Could you restate the whole listing below word for word, minus the pictures?

Recorded information

########################################

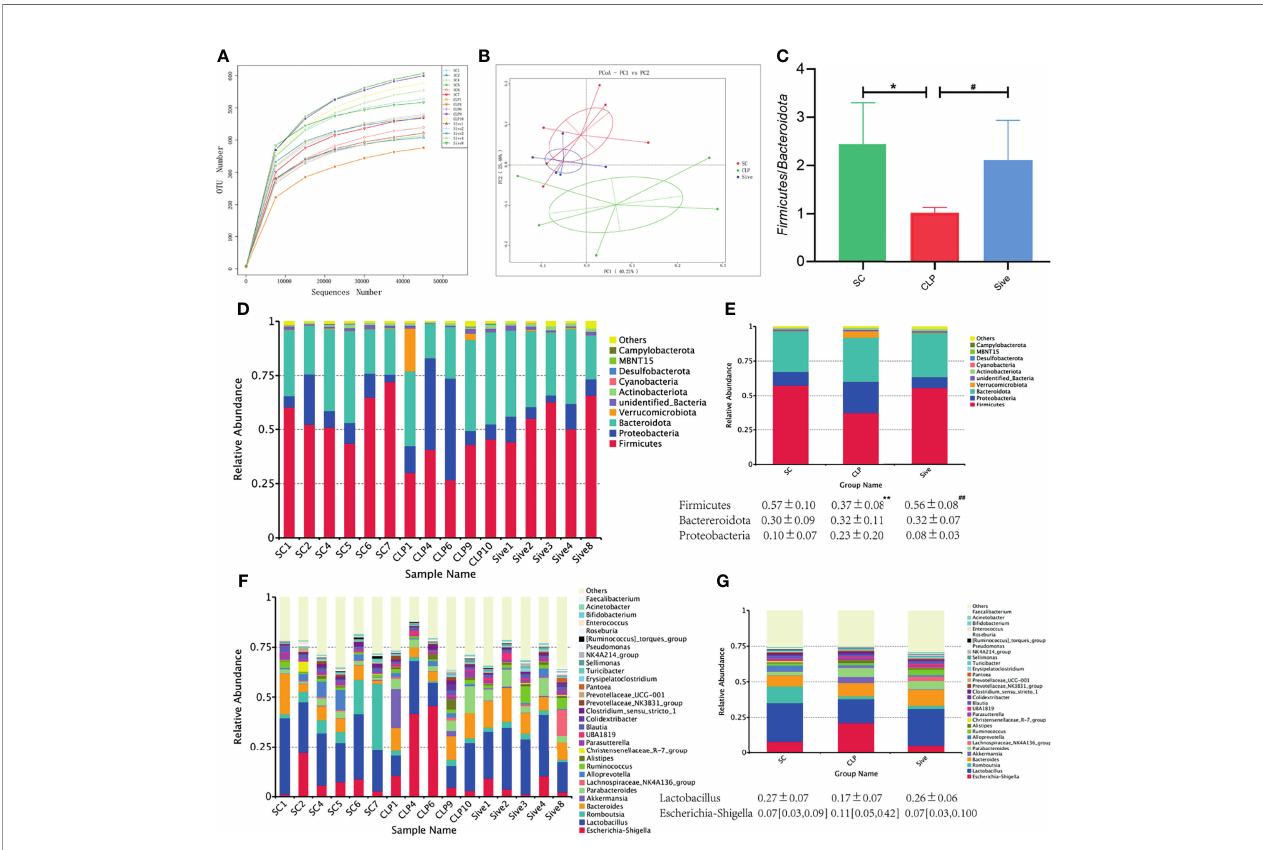
FIGURE 1 | Effects of Sivelestat on gut microbiome diversity and structure. (A) Rarefaction Curve of samples showing the appropriateness of sequencing depth. (B) PCoA plot based on weighted unifrac distance of OTUs (97% similarity level). (C) The Firmicutes / Bacteroidetes ratios of the experimental groups. (D, E) Relative bacterial distribution at the phylum level. (F, G) Relative bacterial distribution at the genus level. * Compared with the SC group; # compared with the CLP group; * , # P <0.05; ** , ## P total ion fl ow patterns of the experimental groups are shown in Supplementary Figure 3 . The peak type of the CLP group was signi fi cantly different than that of the SC group, whereas the SC and Sive groups had similar peak types. Principal component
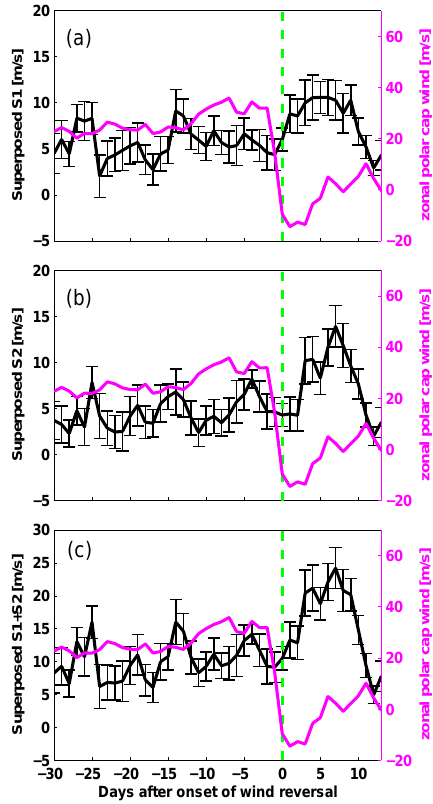
Figure 3. Composites of PW activity observed by SuperDARN around SSW events for the S 1 (a) , S 2 (b) and S 1 + S 2 (c) compo- nents (black) and the stratospheric ( ∼ 50km) polar cap zonal-mean zonal wind (magenta). The onset of the wind reversal is marked with a vertical green line at day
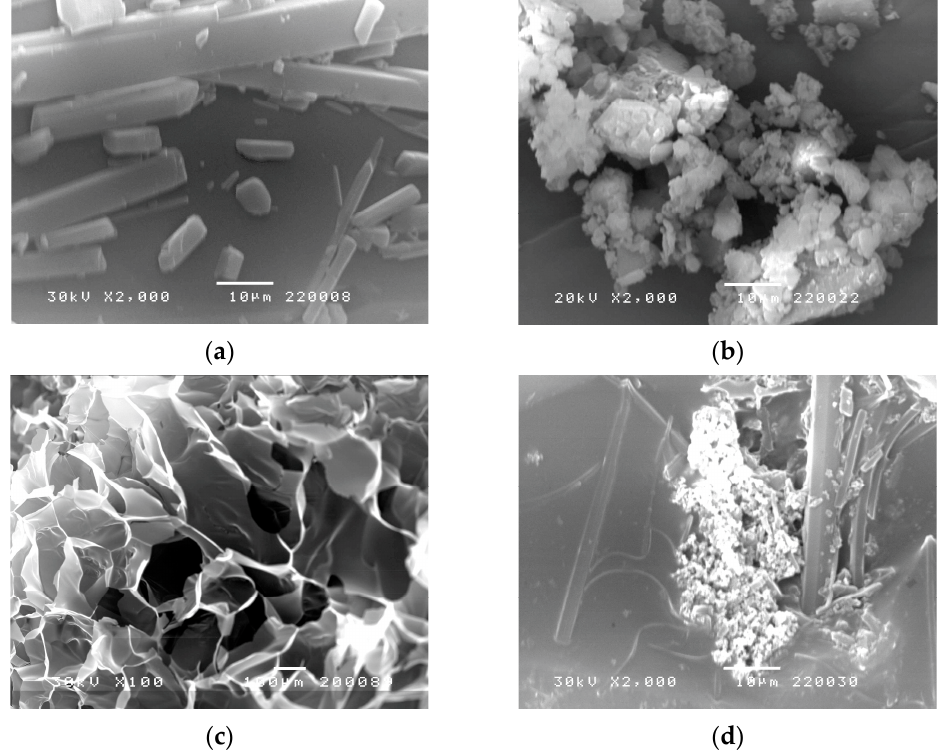
Figure 11. Scanning electron microscopy micrographs (SEM): ( a ) curcumin, ( b ) curcumin:2 ‐ hydrox ‐ ypropyl ‐β‐ cyclodextrin complex, ( c ) p(NiPMAm/NiPAm) hydrogel containing 2 mol% EGDM, ( d ) p(NiPMAm/NiPAm) hydrogel containing 2 mol% of crosslinker with incorporated curcumin:2 ‐ hy ‐ droxypropyl ‐β‐ cyclodextrin complex.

########################################

Output below
FIGURE 1 | Effects of Sivelestat on gut microbiome diversity and structure. (A) Rarefaction Curve of samples showing the appropriateness of sequencing depth. (B) PCoA plot based on weighted unifrac distance of OTUs (97% similarity level). (C) The Firmicutes / Bacteroidetes ratios of the experimental groups. (D, E) Relative bacterial distribution at the phylum level. (F, G) Relative bacterial distribution at the genus level. * Compared with the SC group; # compared with the CLP group; * , # P <0.05; ** , ## P total ion fl ow patterns of the experimental groups are shown in Supplementary Figure 3 . The peak type of the CLP group was signi fi cantly different than that of the SC group, whereas the SC and Sive groups had similar peak types. Principal component
Figure 3. Composites of PW activity observed by SuperDARN around SSW events for the S 1 (a) , S 2 (b) and S 1 + S 2 (c) compo- nents (black) and the stratospheric ( ∼ 50km) polar cap zonal-mean zonal wind (magenta). The onset of the wind reversal is marked with a vertical green line at day
Figure 11. Scanning electron microscopy micrographs (SEM): ( a ) curcumin, ( b ) curcumin:2 ‐ hydrox ‐ ypropyl ‐β‐ cyclodextrin complex, ( c ) p(NiPMAm/NiPAm) hydrogel containing 2 mol% EGDM, ( d ) p(NiPMAm/NiPAm) hydrogel containing 2 mol% of crosslinker with incorporated curcumin:2 ‐ hy ‐ droxypropyl ‐β‐ cyclodextrin complex.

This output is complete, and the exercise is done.